> TASK DESCRIPTION
Look through the listing for the string "Page" and copy out every line that holds it.

> RECORDS FOR THIS EXERCISE
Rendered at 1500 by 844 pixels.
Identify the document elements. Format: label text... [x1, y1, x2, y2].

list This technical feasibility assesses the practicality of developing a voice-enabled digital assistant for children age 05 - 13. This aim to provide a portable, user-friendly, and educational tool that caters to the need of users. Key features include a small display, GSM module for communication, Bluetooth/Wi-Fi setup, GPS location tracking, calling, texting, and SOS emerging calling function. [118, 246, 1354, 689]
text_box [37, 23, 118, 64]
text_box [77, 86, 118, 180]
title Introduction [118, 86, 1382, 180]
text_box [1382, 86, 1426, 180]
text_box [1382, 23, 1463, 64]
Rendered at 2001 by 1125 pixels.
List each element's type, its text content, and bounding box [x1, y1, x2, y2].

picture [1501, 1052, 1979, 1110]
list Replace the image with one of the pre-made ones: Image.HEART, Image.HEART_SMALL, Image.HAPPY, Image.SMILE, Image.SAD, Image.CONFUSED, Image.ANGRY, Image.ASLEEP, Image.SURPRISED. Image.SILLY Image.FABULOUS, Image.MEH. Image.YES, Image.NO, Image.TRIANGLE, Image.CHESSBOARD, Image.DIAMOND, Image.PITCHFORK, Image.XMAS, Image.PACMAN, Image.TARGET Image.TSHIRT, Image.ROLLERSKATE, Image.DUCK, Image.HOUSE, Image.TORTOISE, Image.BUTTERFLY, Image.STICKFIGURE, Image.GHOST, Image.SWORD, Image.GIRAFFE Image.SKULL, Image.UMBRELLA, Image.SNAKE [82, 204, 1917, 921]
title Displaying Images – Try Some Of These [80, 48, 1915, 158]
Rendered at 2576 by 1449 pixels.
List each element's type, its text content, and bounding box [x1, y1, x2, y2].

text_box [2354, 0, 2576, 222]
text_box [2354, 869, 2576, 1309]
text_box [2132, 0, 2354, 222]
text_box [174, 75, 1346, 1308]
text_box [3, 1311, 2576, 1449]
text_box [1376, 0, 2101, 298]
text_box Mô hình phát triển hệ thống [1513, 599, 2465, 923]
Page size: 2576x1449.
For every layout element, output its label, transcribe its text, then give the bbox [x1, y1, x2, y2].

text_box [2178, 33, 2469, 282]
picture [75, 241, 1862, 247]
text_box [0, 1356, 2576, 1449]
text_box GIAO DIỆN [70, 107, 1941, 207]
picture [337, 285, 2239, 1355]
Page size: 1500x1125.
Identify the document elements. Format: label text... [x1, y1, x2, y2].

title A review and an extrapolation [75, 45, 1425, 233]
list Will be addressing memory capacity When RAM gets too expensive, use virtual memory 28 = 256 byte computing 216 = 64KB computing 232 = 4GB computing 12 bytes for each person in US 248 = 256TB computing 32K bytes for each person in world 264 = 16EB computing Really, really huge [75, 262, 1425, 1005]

> EXERCISE OUTPUT
Page size: 2576x1449.
Page size: 1500x1125.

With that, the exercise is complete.